Change detection outputs
=-=-=-=-=
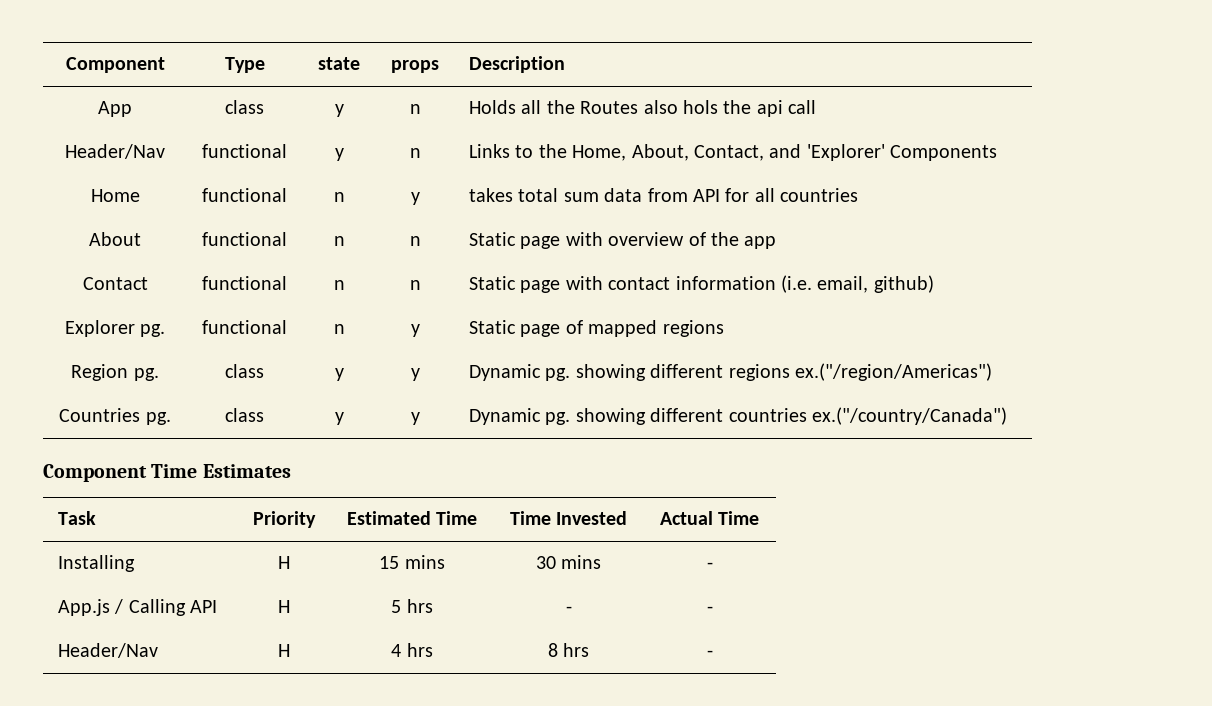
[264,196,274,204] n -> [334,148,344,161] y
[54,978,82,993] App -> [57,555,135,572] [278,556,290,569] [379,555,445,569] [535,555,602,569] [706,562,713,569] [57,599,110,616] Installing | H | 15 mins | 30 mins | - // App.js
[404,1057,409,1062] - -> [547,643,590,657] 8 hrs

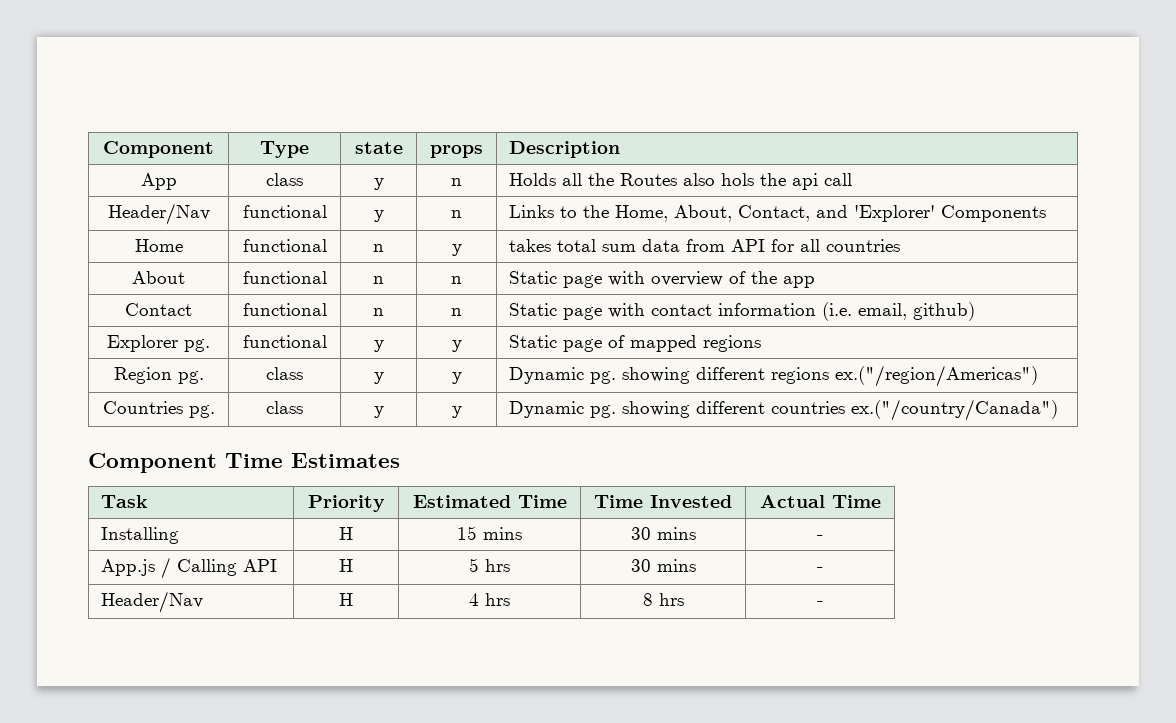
[333,324,345,334] n -> [373,340,384,352] y
[565,606,572,613] - -> [630,559,696,572] 30 mins

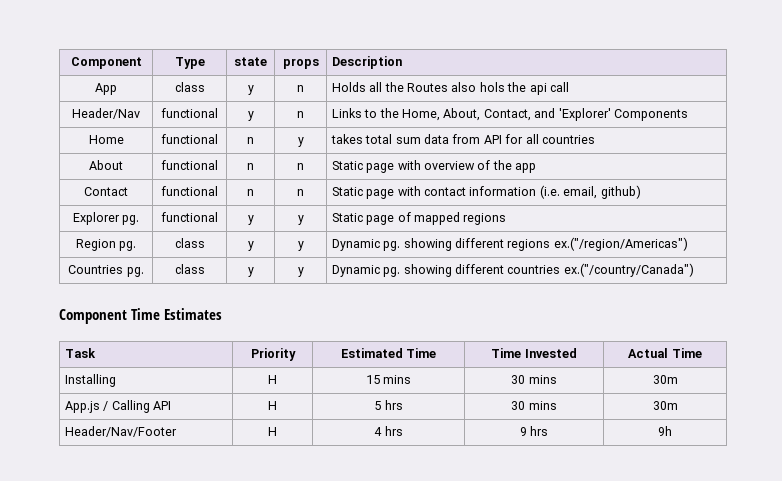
[817,535,823,540] - -> [652,375,678,384] 30m
[817,567,823,572] [101,591,204,613] - // Header/Nav -> [652,401,678,410] [64,426,177,437] 30m // Header/Nav/Footer
[642,593,684,606] [817,601,823,606] 8 hrs | - -> [519,426,549,436] [658,426,672,436] 9 hrs | 9h

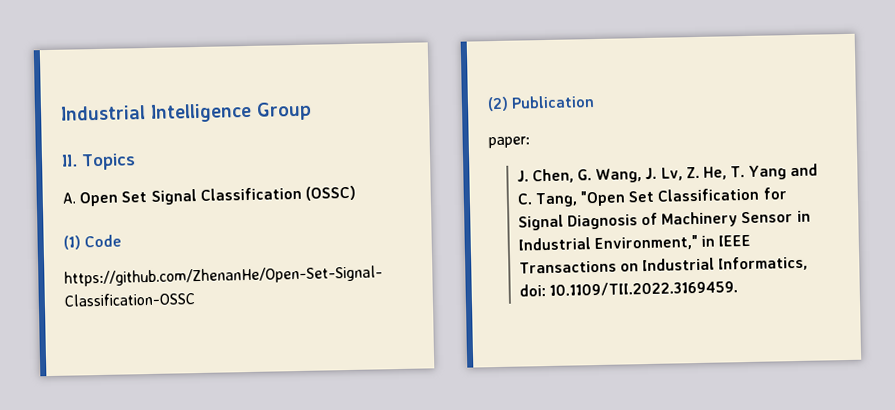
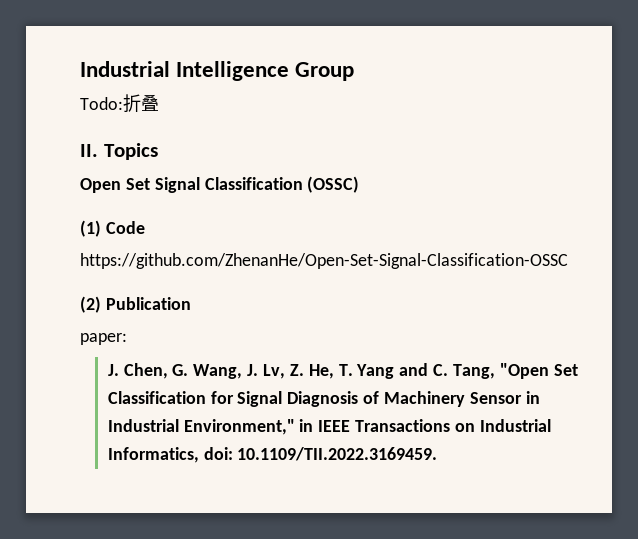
(312, 111) none -> [80,94,159,113] // Todo:折叠
[62,192,76,204] A. -> (158, 151) none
=-=-=-=-=
Instructions to follow:
Find the lines that mention "mins" in the entries and show them.

Written answer:
[54,978,82,993] App -> [57,555,135,572] [278,556,290,569] [379,555,445,569] [535,555,602,569] [706,562,713,569] [57,599,110,616] Installing | H | 15 mins | 30 mins | - // App.js
[565,606,572,613] - -> [630,559,696,572] 30 mins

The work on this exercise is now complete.